The most obvious way to obtain a copy of Knoppix is to download an image of the CD and burn it yourself. Then it just costs you the price of your internet connection and the price of a blank CD (or more than one if it doesn't work first time!). If you don't have an internet connection, or it's too slow / expensive / unreliable to consider attempting a 700 Megabyte download, then you can opt to buy a copy of Knoppix instead. And if you don't have a CD burner, the download won't do you much good either.
Several online retailers allow you to buy all sorts of linux-related CDs and have them posted to you. This makes a lot of sense for the larger distributions (for example Debian 3.1 is expected to require thirteen CDs for a full installation!) but many of them offer Knoppix CDs too. These will generally be burnt to order, and be sent without flashy covers or manuals - you just get the CD. But they're cheap, and they're saving you the trouble of downloading, checking, and burning. For a single CD, the postage charges may make up a substantial portion of the cost.
Some linux magazines may from time to time include a copy of Knoppix on the cover CD, but this is somewhat unpredictable. Another source would be to buy a Knoppix book, which as well as including guides, tutorials and information on getting started with Knoppix and Linux, often provide a CD as well. The disadvantage with that is that the version of Knoppix provided with the book may be a few iterations old - for example at the time of writing version 3.7 has been available for several weeks, but the bookshops are still offering version 3.3.
Downloading your own copy ensures that you're getting the latest (and presumably greatest) version on offer, and also allows you to select your default language (although with boot options this isn't so important). Check out the knoppix.net site for details of mirror sites, and find a server that's near you. It makes a lot of difference to the transfer rates. It may also be worth checking out debian.org's download mirrors too, as they may offer Knoppix as well.
Once you've found a suitable mirror and selected the version you want, download the .iso file and save it to your hard drive. This is the packed image of the CD's contents and ready to be written straight to the CD, but after you've checked that the file is OK. To do this, look on the server for an MD5 checksum file which should go along with the .iso image, and download that as well. Then you need to generate an MD5 checksum from your downloaded .iso file and compare it with what it should be. It's possible that the file you downloaded was corrupted or truncated during the download, so it's worth checking it before you waste a CD.

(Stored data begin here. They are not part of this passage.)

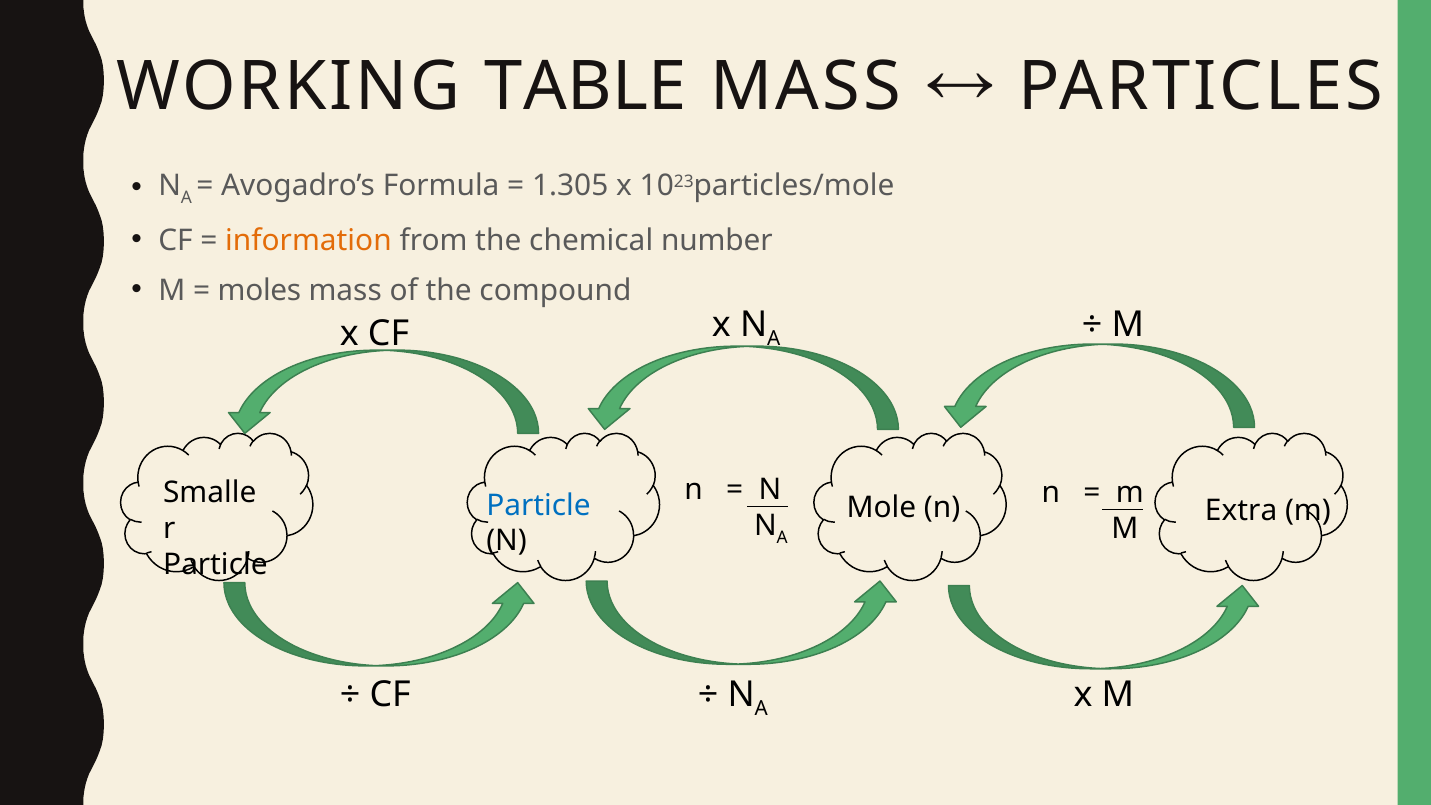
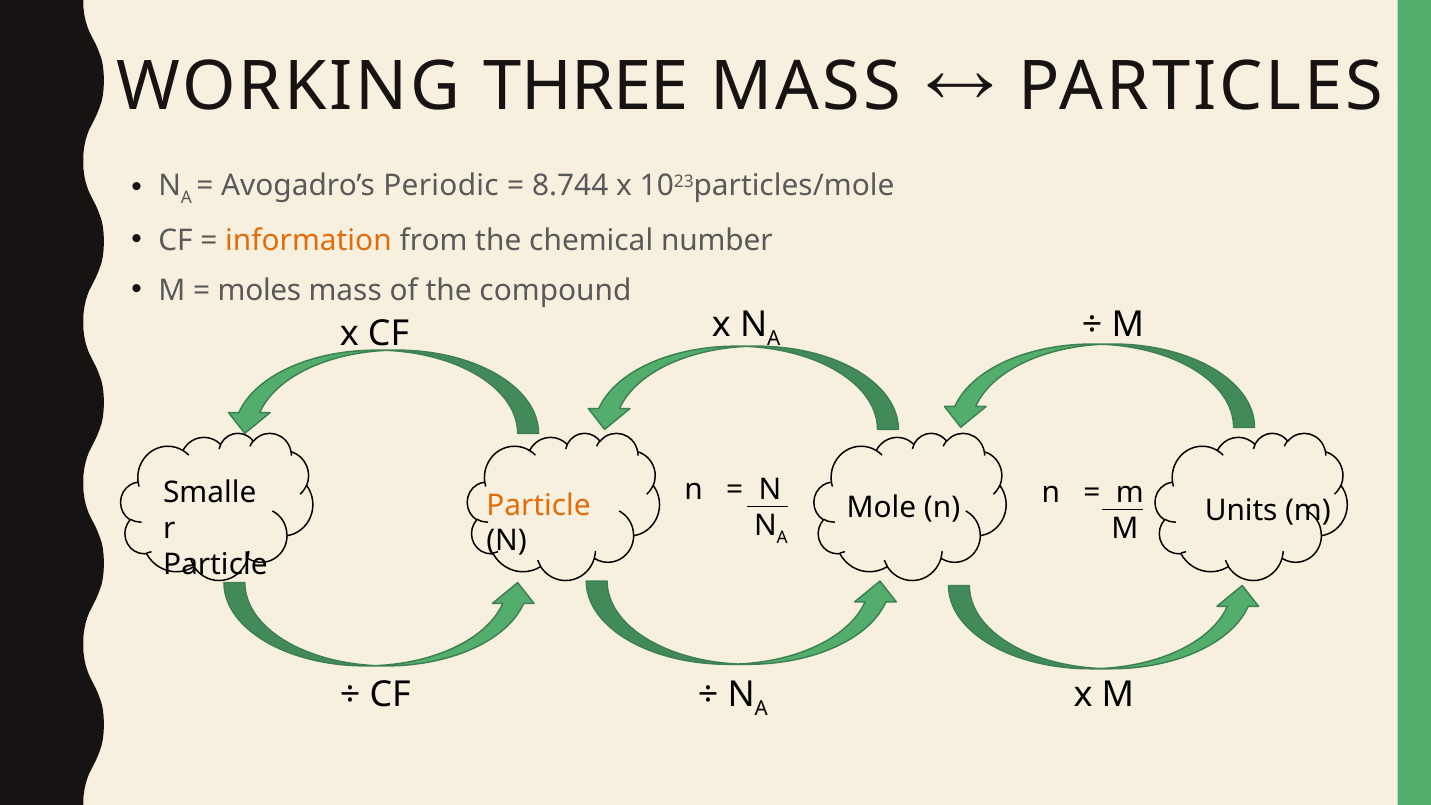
TABLE: TABLE -> THREE
Formula: Formula -> Periodic
1.305: 1.305 -> 8.744
Particle at (539, 505) colour: blue -> orange
Extra: Extra -> Units
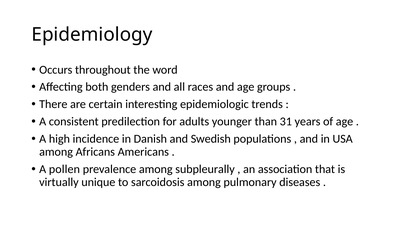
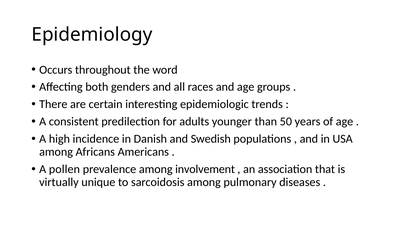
31: 31 -> 50
subpleurally: subpleurally -> involvement
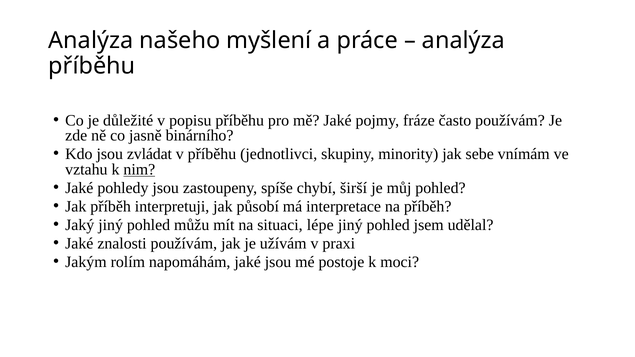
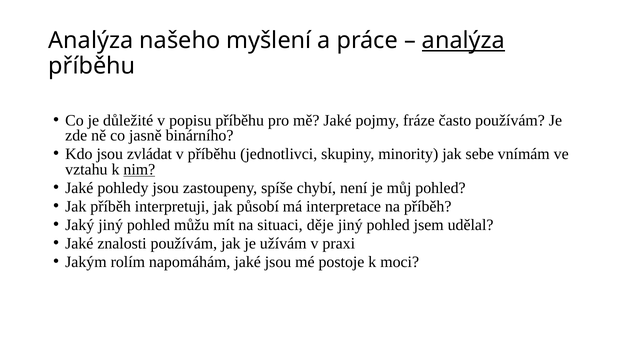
analýza at (463, 41) underline: none -> present
širší: širší -> není
lépe: lépe -> děje
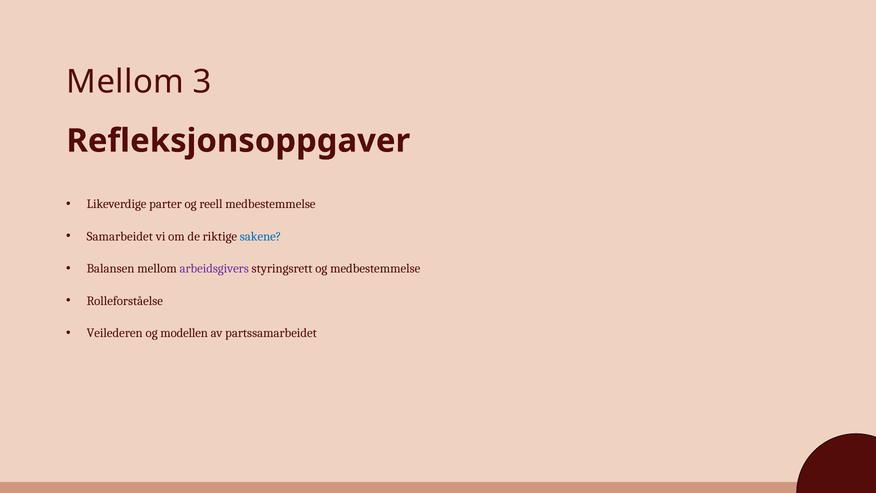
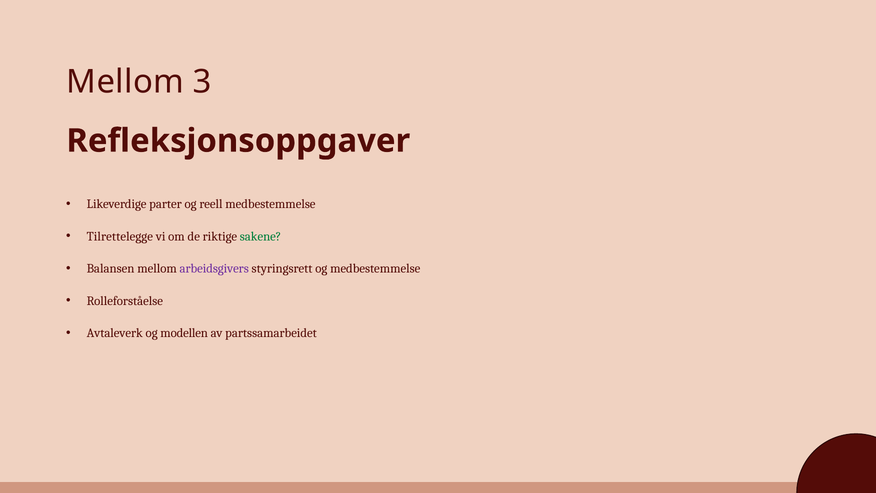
Samarbeidet: Samarbeidet -> Tilrettelegge
sakene colour: blue -> green
Veilederen: Veilederen -> Avtaleverk
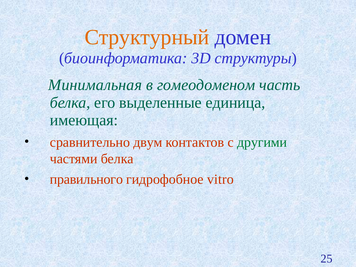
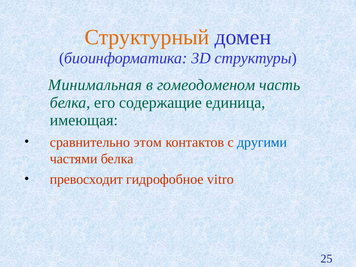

If you already have a unix-like system, you probably have a utility called md5sum to calculate the checksum for you. If not, you can get a java utility to do it for you - there's one made by the open source Jigsaw project at w3.org. If you don't fancy the 4MB download just for an 11k java file, you can take it from the dupliFinder project at SourceForge instead. Firstly extract the Md5.java file and compile it with javac. This can then be run with the .iso file to generate the MD5 checksum, and that can be compared with the one provided by the server. I've created a helper class to make the checking a bit easier (and more reliable than comparing by eye!) - download the Md5 checker jar from the downloads section for the code. If after all that, the checksums match, then the iso is ready to be burnt onto CD.
It's important to create the CD from the image, and not just create a data CD with the image file on it. Your CD-burning software probably has a separate option to burn from an image, so look around for it. A CD which just contains an .iso file is no good. Using Nero (for which you can get a limited-time trial edition if you need it), you need to exit from the wizard which pops up, and look for the separate menu option. Once you've selected your .iso file and your burn speed, that's all there is to it.
Once the burn has finished, you can check whether it was successful. Look at the CD in the normal file explorer - it should have a handful of files
and directories in there, probably with an
index.html file and almost certainly with a
directory. If that's the case, it's ready!